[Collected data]

# # # #

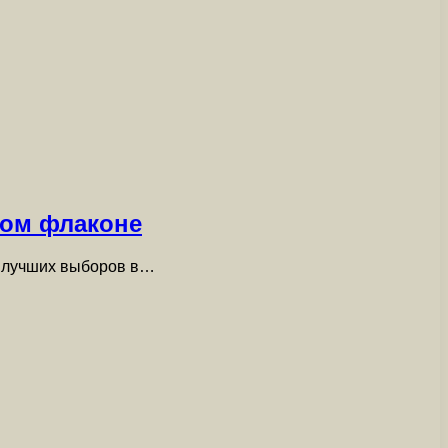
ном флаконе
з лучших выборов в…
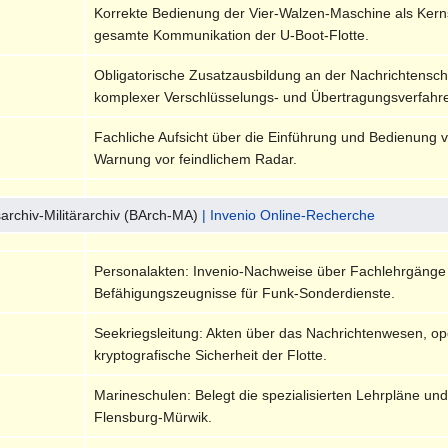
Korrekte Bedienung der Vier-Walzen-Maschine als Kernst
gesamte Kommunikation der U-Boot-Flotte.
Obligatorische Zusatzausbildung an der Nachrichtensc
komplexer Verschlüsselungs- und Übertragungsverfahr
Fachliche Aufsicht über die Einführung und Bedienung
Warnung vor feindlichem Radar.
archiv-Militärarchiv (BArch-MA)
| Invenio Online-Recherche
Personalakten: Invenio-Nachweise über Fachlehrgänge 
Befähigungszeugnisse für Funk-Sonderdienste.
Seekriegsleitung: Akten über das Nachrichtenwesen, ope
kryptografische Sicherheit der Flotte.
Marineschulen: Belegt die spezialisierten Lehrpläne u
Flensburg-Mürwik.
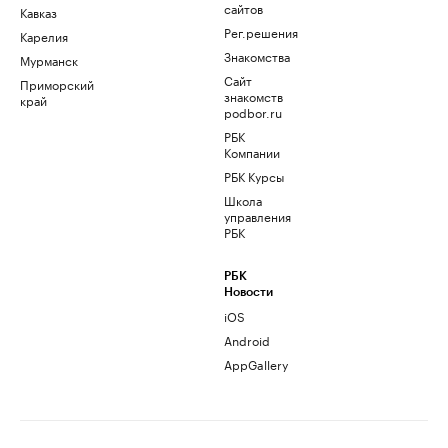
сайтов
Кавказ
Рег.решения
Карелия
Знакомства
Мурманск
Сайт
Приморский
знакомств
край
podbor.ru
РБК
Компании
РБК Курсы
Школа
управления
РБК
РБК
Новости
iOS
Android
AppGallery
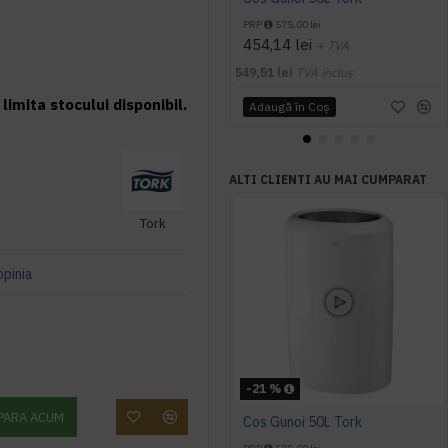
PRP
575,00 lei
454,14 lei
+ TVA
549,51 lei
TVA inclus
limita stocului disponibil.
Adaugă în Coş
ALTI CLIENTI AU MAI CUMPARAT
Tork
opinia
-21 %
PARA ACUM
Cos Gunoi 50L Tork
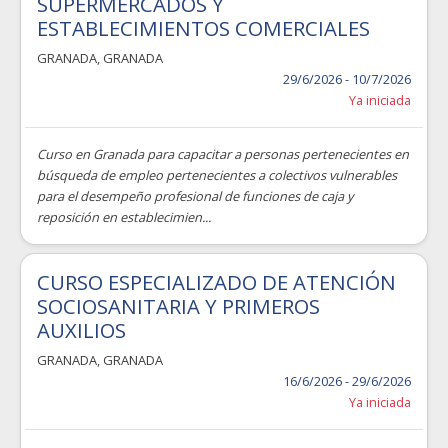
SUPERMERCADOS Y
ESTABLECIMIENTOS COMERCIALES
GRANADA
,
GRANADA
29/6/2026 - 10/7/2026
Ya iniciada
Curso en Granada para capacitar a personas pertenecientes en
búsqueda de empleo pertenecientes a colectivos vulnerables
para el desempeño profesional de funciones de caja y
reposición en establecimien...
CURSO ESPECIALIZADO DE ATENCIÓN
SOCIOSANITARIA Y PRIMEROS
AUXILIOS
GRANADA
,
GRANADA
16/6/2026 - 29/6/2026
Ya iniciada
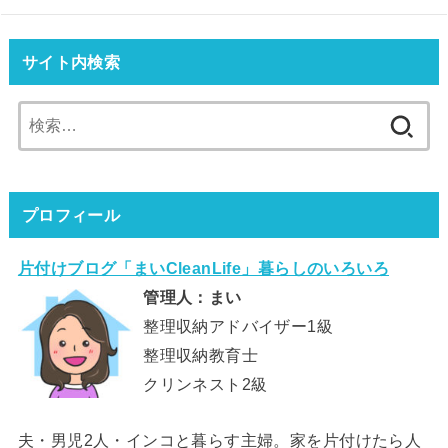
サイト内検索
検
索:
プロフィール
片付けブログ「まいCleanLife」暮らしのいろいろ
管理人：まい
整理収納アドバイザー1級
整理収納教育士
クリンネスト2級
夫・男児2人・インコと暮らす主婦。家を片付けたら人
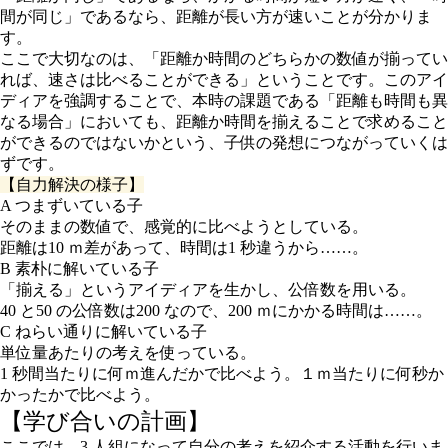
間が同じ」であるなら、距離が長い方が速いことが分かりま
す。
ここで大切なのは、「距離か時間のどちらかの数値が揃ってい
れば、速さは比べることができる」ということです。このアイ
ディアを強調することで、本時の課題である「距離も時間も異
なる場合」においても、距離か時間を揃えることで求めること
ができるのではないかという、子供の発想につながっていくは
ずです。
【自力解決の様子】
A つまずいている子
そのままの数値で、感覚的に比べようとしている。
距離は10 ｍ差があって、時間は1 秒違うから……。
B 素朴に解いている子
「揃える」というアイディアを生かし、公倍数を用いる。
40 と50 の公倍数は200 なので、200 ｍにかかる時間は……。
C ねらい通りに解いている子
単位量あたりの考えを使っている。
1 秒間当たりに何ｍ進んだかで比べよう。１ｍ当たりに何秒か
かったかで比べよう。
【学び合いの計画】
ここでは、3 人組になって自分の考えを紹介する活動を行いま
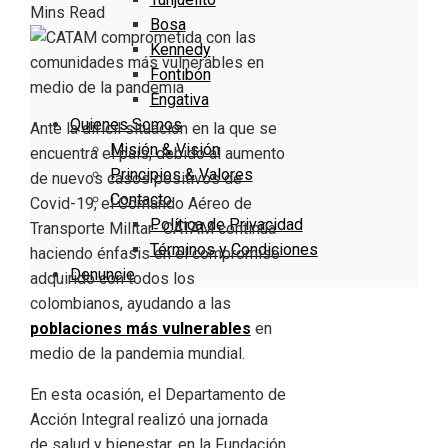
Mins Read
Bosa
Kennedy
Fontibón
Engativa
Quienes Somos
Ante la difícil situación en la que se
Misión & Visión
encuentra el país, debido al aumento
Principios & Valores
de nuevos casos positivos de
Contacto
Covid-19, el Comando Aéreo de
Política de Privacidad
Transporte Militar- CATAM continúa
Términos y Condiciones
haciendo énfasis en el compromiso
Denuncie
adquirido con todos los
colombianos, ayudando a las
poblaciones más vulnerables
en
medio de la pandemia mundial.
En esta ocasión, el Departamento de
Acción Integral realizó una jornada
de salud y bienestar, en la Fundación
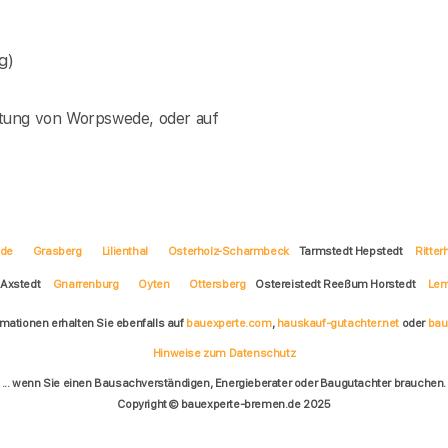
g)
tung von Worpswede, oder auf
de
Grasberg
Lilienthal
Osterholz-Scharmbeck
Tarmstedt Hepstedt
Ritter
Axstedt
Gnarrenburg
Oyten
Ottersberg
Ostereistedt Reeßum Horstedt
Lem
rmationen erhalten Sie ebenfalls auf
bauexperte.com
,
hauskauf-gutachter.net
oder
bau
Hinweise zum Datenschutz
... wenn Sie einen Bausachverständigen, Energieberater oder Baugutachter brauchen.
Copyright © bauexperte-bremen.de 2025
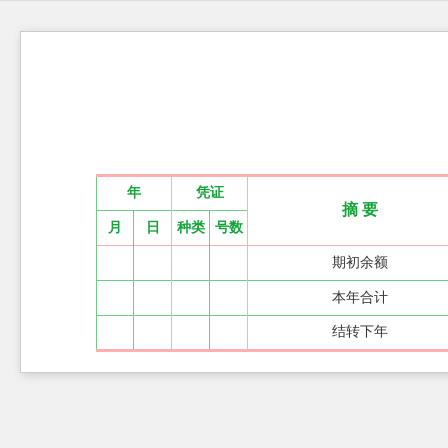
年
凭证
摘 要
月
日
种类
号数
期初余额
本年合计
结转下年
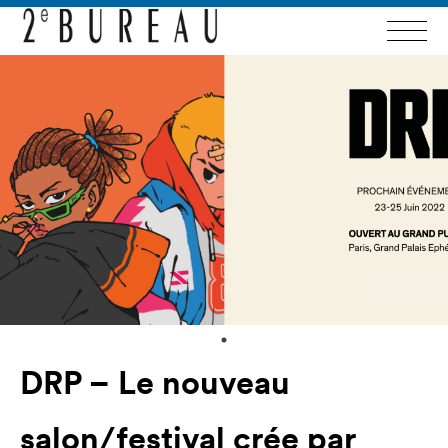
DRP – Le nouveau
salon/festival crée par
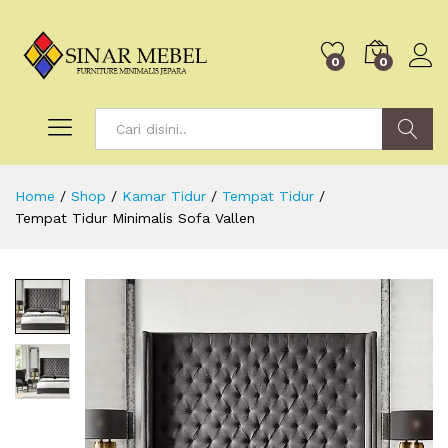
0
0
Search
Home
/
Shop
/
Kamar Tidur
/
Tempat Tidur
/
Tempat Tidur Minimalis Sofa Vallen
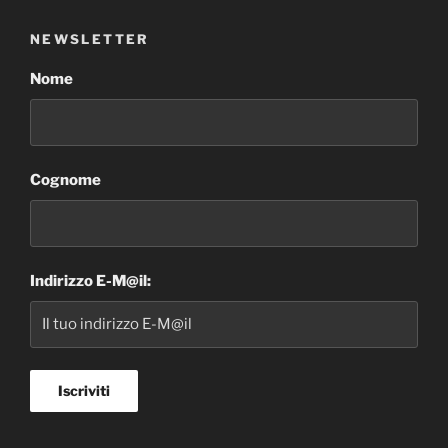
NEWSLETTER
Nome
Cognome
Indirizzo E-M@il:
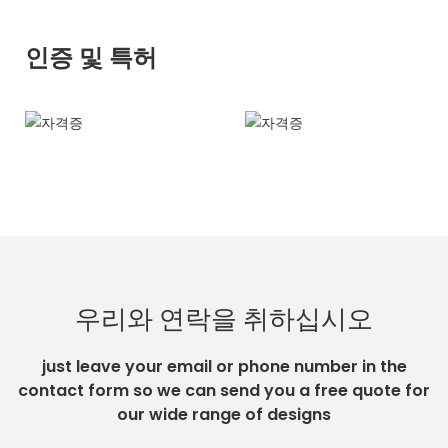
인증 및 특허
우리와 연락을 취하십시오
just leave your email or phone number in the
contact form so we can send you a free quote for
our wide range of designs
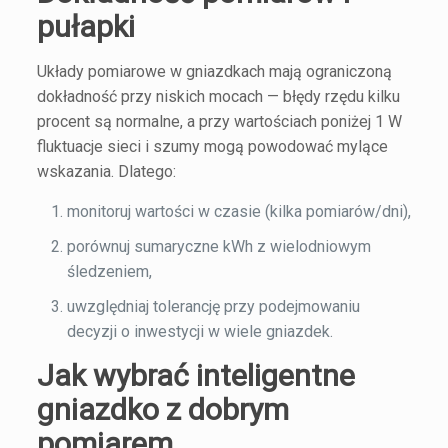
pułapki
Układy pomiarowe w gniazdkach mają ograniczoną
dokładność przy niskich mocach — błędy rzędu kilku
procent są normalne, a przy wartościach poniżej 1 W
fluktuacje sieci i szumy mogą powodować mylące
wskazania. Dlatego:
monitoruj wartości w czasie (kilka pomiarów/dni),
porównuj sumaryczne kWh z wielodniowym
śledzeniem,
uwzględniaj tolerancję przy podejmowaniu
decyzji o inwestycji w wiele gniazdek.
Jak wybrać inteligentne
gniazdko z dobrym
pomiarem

# # # #

Goal of the exercise:
Give again, word for word, every line from the top of the entries above to the line holding "komplexer Verschlüsselungs- und", both included. Leave the pictures out.

Solution below:
ном флаконе
з лучших выборов в…
Korrekte Bedienung der Vier-Walzen-Maschine als Kernst
gesamte Kommunikation der U-Boot-Flotte.
Obligatorische Zusatzausbildung an der Nachrichtensc
komplexer Verschlüsselungs- und Übertragungsverfahr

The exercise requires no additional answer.